What you will do.
Below are entries with pictures in them. Output exactly the lines starting at the line with "right hip: (128, 251)" and ending at the line with "left ear: (46, 94)", both included, but not the pictures.

Input records.

═══

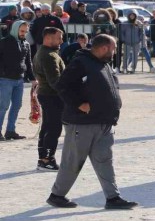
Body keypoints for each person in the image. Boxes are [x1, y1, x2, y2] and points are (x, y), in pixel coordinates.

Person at [47, 34, 138, 209]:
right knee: (72, 162)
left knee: (105, 161)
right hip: (82, 124)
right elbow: (62, 86)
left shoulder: (104, 64)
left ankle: (113, 198)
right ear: (104, 48)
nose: (114, 52)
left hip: (104, 122)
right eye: (113, 49)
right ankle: (56, 195)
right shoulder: (80, 63)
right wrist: (79, 104)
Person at [33, 27, 66, 171]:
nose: (61, 41)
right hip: (52, 96)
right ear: (48, 38)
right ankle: (47, 159)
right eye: (59, 38)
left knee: (47, 126)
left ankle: (43, 158)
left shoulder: (43, 52)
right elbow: (55, 81)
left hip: (46, 94)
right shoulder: (49, 55)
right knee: (53, 127)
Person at [0, 20, 36, 141]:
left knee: (17, 106)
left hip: (19, 79)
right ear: (15, 29)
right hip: (5, 79)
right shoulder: (4, 42)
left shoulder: (26, 44)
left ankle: (10, 131)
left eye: (25, 32)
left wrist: (33, 78)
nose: (24, 34)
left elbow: (28, 62)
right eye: (22, 31)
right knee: (3, 106)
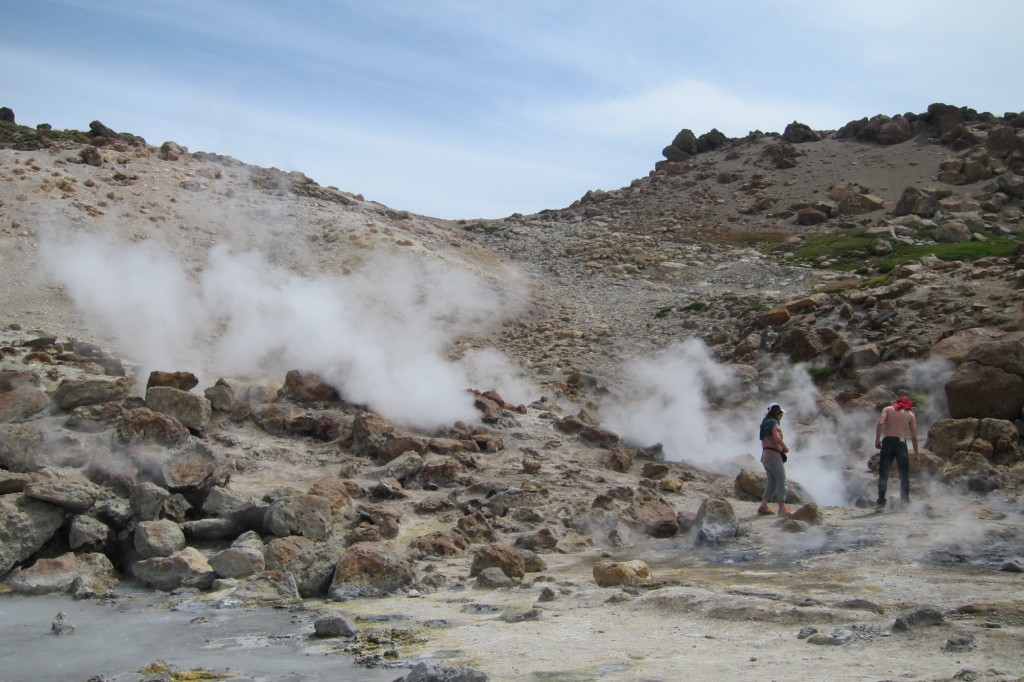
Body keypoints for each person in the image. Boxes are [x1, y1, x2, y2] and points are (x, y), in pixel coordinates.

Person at [874, 395, 920, 508]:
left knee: (884, 473)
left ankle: (881, 501)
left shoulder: (888, 409)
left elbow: (880, 423)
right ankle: (905, 502)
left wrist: (877, 441)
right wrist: (916, 454)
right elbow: (914, 437)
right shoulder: (910, 415)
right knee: (904, 474)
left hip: (888, 441)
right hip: (901, 443)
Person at [757, 403, 791, 517]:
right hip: (774, 455)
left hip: (765, 456)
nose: (781, 416)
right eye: (781, 414)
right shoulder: (774, 423)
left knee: (772, 482)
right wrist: (785, 448)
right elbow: (776, 438)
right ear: (777, 413)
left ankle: (763, 507)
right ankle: (782, 509)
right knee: (781, 481)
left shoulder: (764, 424)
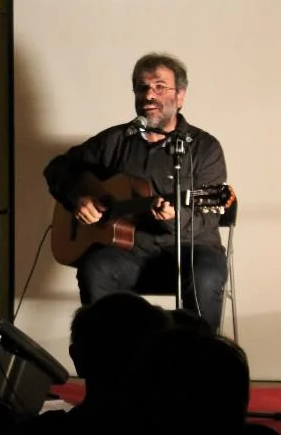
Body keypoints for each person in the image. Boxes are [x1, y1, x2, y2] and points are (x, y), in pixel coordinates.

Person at [43, 52, 228, 331]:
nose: (149, 95)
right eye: (142, 87)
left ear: (180, 96)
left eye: (159, 87)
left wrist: (172, 218)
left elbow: (207, 219)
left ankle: (197, 356)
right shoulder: (115, 141)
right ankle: (110, 355)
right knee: (95, 268)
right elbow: (58, 168)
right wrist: (77, 199)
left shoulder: (204, 148)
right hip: (128, 251)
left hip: (191, 251)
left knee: (207, 274)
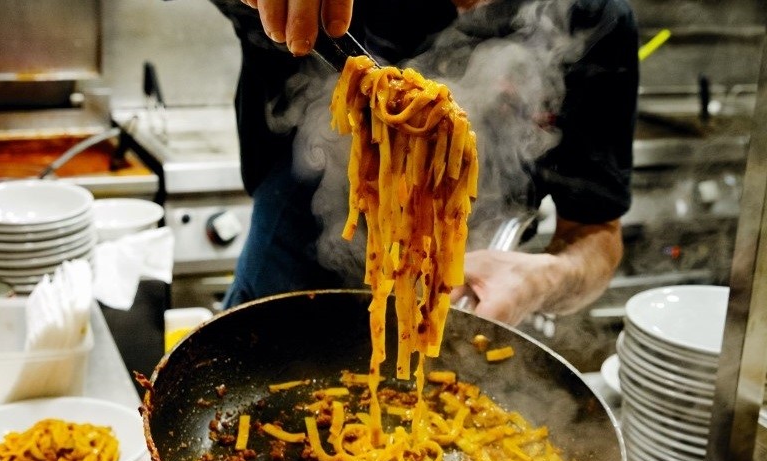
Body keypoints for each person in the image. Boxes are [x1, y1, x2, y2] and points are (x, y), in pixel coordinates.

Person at [208, 0, 638, 326]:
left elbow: (595, 234)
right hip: (278, 297)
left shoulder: (593, 18)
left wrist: (545, 279)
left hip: (451, 318)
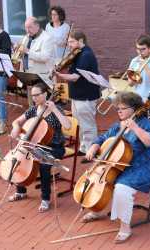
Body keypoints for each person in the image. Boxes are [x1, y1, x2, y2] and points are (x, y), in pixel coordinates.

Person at [79, 91, 150, 243]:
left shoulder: (145, 124)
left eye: (122, 108)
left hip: (140, 167)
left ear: (134, 109)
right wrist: (94, 146)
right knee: (98, 180)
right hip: (117, 165)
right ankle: (97, 209)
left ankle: (125, 228)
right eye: (117, 108)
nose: (119, 111)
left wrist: (135, 127)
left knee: (122, 189)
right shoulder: (118, 125)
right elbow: (103, 137)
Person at [8, 82, 71, 212]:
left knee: (44, 165)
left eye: (37, 95)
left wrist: (54, 109)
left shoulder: (56, 108)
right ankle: (21, 191)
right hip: (36, 145)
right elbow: (17, 121)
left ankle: (45, 199)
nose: (34, 98)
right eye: (32, 96)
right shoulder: (33, 109)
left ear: (46, 94)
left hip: (55, 147)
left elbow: (68, 125)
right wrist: (15, 128)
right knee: (18, 160)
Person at [55, 30, 101, 163]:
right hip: (77, 95)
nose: (69, 45)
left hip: (85, 95)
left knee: (88, 125)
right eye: (68, 41)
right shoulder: (78, 53)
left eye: (71, 42)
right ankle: (83, 147)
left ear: (80, 41)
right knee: (80, 122)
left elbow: (75, 77)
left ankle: (91, 152)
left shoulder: (86, 55)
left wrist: (60, 75)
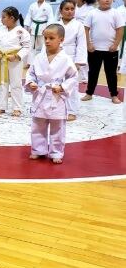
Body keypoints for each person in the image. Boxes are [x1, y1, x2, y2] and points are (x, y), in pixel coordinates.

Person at [26, 24, 78, 164]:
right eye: (45, 38)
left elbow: (73, 76)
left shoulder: (65, 59)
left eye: (51, 38)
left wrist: (62, 86)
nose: (47, 41)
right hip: (41, 95)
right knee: (38, 125)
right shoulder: (38, 57)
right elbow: (30, 73)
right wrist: (31, 82)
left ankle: (56, 152)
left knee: (57, 127)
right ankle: (38, 150)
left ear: (61, 39)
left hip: (56, 96)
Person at [82, 0, 125, 104]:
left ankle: (114, 95)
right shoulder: (92, 13)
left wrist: (115, 44)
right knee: (93, 72)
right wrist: (88, 44)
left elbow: (120, 29)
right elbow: (86, 29)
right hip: (94, 49)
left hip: (111, 49)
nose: (107, 0)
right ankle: (89, 93)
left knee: (111, 73)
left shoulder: (116, 13)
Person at [0, 6, 30, 116]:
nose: (1, 19)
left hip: (15, 61)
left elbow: (27, 47)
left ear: (12, 18)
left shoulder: (21, 31)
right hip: (2, 59)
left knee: (16, 84)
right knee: (2, 83)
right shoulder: (0, 30)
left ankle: (17, 108)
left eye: (4, 17)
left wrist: (17, 56)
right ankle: (1, 106)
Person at [55, 0, 87, 121]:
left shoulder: (78, 25)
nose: (69, 11)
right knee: (56, 84)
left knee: (71, 86)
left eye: (72, 9)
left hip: (72, 57)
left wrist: (79, 61)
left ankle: (72, 111)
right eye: (66, 9)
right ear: (61, 10)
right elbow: (47, 41)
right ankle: (57, 109)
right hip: (56, 56)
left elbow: (81, 44)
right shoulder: (54, 24)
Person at [24, 0, 54, 67]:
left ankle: (44, 62)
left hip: (43, 27)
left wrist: (47, 28)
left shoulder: (48, 6)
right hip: (34, 27)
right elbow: (28, 16)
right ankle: (30, 63)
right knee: (31, 45)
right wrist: (27, 27)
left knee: (43, 46)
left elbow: (50, 18)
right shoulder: (32, 5)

═══

Expected answer.
right hip: (128, 251)
left hip: (191, 251)
left knee: (207, 274)
Body keypoints for each person in the image. Boxes are [x1, y1, x2, y2] and points are (x, y), in pixel coordinates.

Person at [208, 0, 638, 326]:
left elbow: (595, 234)
right hip: (278, 297)
left shoulder: (593, 18)
left wrist: (545, 279)
left hip: (451, 318)
Body keypoints for each person in the image. Boxes are [x1, y1, x2, y2] and points are (x, y), in pixel coordinates.

Person at [79, 91, 150, 243]:
left shoulder: (145, 124)
left eye: (122, 108)
left hip: (140, 167)
left ear: (134, 109)
right wrist: (94, 146)
right knee: (98, 180)
right hip: (117, 165)
right ankle: (97, 209)
left ankle: (125, 228)
right eye: (117, 108)
nose: (119, 111)
left wrist: (135, 127)
left knee: (122, 189)
right shoulder: (118, 125)
right elbow: (103, 137)
Person at [8, 82, 71, 212]:
left knee: (44, 165)
left eye: (37, 95)
left wrist: (54, 109)
left shoulder: (56, 108)
right ankle: (21, 191)
right hip: (36, 145)
right elbow: (17, 121)
left ankle: (45, 199)
nose: (34, 98)
right eye: (32, 96)
right shoulder: (33, 109)
left ear: (46, 94)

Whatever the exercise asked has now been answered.